INSTRUCTIONS FOR THE TASK:
From the line containing "registros de acceso" to the end of the records below, output each line exactly; include both ends and nothing else.

*** TASK INPUT Section Begins ***

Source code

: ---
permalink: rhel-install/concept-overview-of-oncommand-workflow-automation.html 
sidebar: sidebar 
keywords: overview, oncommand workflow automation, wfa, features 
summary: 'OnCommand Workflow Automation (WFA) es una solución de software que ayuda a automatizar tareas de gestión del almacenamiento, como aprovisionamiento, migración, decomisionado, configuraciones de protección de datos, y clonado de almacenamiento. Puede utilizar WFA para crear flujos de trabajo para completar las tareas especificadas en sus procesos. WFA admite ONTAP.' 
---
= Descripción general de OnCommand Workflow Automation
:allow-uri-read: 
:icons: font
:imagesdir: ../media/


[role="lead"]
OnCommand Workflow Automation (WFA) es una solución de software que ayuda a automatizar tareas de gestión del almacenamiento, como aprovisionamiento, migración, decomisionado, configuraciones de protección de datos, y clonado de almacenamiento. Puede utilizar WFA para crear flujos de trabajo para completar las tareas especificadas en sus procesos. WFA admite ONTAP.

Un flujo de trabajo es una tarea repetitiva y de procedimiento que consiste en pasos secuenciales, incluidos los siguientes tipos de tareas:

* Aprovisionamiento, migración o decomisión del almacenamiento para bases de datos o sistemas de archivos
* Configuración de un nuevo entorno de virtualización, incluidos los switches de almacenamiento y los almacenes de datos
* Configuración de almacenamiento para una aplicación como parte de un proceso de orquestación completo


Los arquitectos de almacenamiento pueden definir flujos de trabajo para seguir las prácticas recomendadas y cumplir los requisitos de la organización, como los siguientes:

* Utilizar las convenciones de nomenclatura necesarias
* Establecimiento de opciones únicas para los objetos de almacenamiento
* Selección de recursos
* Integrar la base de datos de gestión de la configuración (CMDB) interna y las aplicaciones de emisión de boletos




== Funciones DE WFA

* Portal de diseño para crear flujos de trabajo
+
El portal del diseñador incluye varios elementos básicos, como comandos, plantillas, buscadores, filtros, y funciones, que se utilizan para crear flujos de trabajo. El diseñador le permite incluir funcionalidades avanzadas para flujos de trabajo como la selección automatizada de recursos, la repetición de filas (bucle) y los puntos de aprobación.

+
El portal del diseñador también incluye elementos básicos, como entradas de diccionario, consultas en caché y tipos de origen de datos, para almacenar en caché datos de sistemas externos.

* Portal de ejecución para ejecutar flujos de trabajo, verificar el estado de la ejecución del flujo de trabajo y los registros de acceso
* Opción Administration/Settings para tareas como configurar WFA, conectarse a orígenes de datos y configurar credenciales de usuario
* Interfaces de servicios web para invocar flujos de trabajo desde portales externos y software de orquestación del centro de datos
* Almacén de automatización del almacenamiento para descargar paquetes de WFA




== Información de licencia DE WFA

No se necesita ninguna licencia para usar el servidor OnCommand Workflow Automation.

*** TASK INPUT Section Ends ***

ANSWER TO THIS TASK:
* Portal de ejecución para ejecutar flujos de trabajo, verificar el estado de la ejecución del flujo de trabajo y los registros de acceso
* Opción Administration/Settings para tareas como configurar WFA, conectarse a orígenes de datos y configurar credenciales de usuario
* Interfaces de servicios web para invocar flujos de trabajo desde portales externos y software de orquestación del centro de datos
* Almacén de automatización del almacenamiento para descargar paquetes de WFA




== Información de licencia DE WFA

No se necesita ninguna licencia para usar el servidor OnCommand Workflow Automation.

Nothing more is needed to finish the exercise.